Book Reviews

Mishpacha Family

 

On this planet full of people seeking acceptance, maybe no one searches harder than those of the Jewish faith. For them, as in Mishpacha Family, a debut novel by Rebecca Tomasis (2010, Proverse Hong Kong, 300 pages, HK$98), no matter where the search begins, it often leads to Israel.

“And thus Israel became much more than the biblical land of milk and honey and became for each of us the place where our own individual dreams would come true.”

Joint winner of the inaugural Proverse Prize (along with Instant Messages by Laura Solomon), Mishpacha Family winds together the varied stories of four Jewish women who merge into an unconventional family – as wives of the same man – in modern Israel. Despite the 21st-century circumstances, with iPods and jet travel, the justification for polygamy comes from “ancient” practices.

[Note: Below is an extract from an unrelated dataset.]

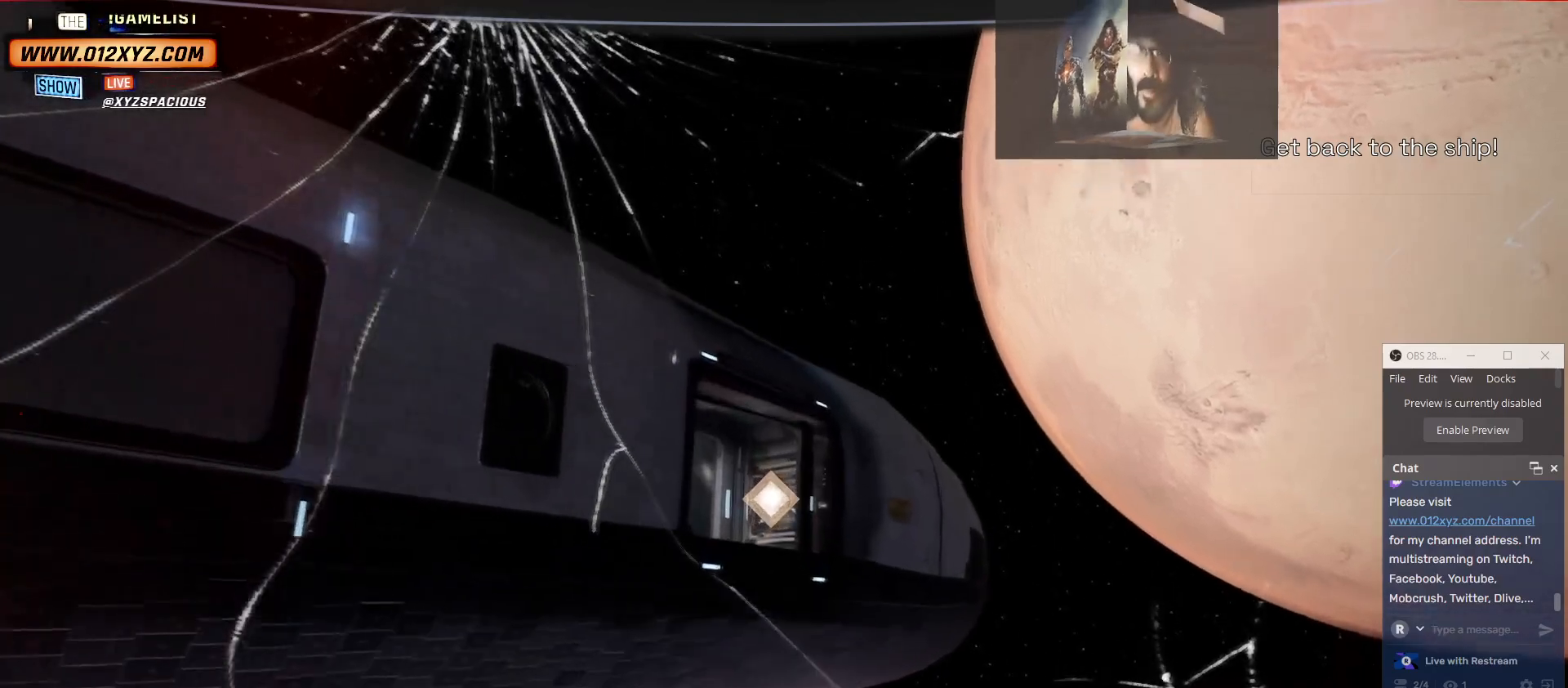
{"keys": ["shift", "w"], "mouse": [], "events": []}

“The idea for the family which is the subject of Michpacha Family began in Israel on Independence Day 2007,” Tomasis recalls. “I attended a large party to celebrate the day in a park in Tel Aviv. At the park were a group of women with a large number of children. The children all looked vaguely similar but the women not at all – although two of them may have been sisters. Later a man turned up whom the children gathered around as if he was the father of all of them. I assumed this to be the case, and the story started from there.”

Each spiritually needy, the heroines have diverse origins, Beruriah in Yemen, Dana in Russia, Rachel in the United States and Amelia in a rich Tel Aviv suburb. Emotional fragility leads them to surprising conclusions. “There's something to be said for arranged marriages…. It saves the pain of kissing the frogs… saves the pain of being used and then spat out.”

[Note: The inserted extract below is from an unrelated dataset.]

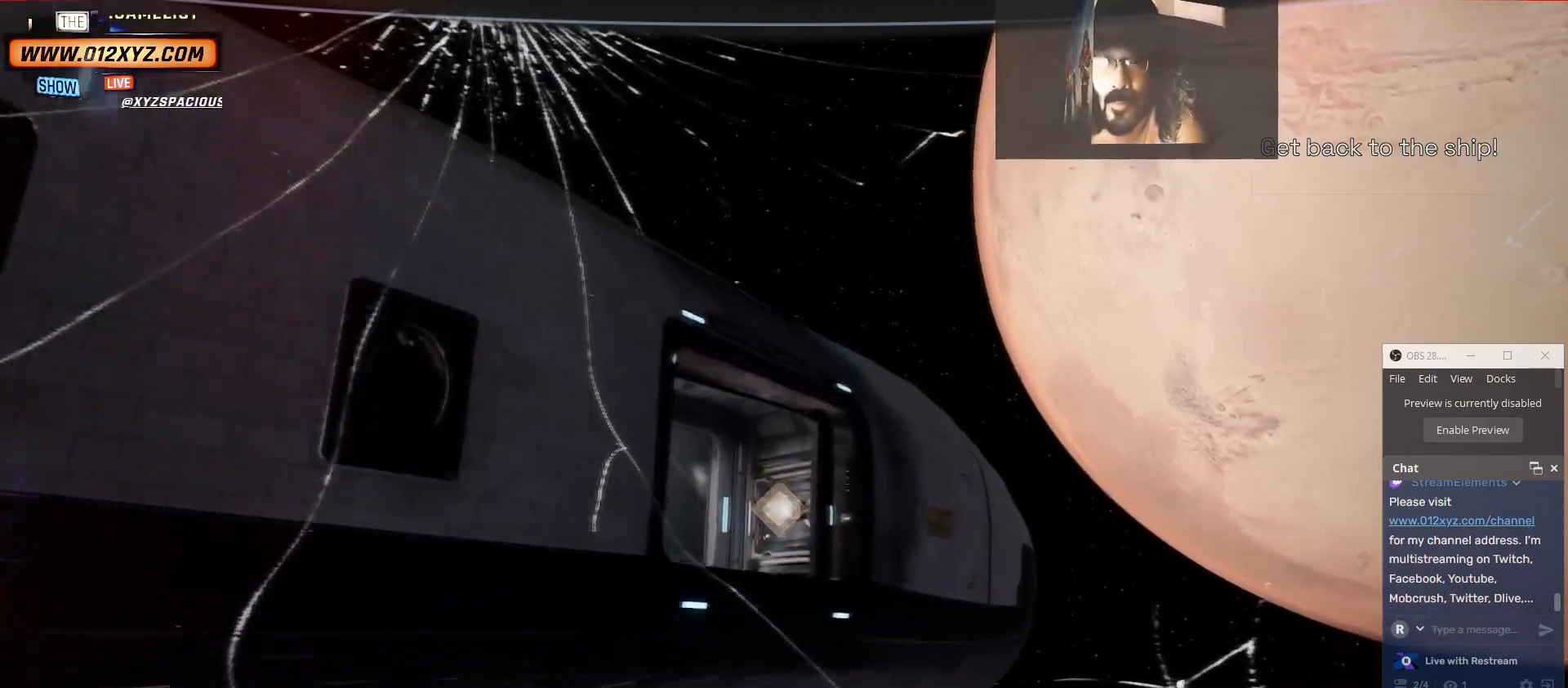
{"keys": ["w"], "mouse": [], "events": [[67, "shift", "up"]]}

Together, these women forge strength. “In the Family we were safe, untouched by crime and danger.” It's less about love than survival. “I didn't love him; I was no fool.”

Confusions and conflicts hamper the women. Delicately, the author probes their motivations, thoughts and reactions until readers understand these complex characters rather well. Despite weaknesses, they share a stubborn arrogance. “We all, as Jews, have a lot to live up to. We are the direct descendents of Sara, Rebecca, Rachel, and Leah. We are the chosen people, and so that's a responsibility we bear and enjoy everyday….

Regional turmoil serves as a backdrop. Sometimes bombs explode in public places, and Dana loses a brother that way.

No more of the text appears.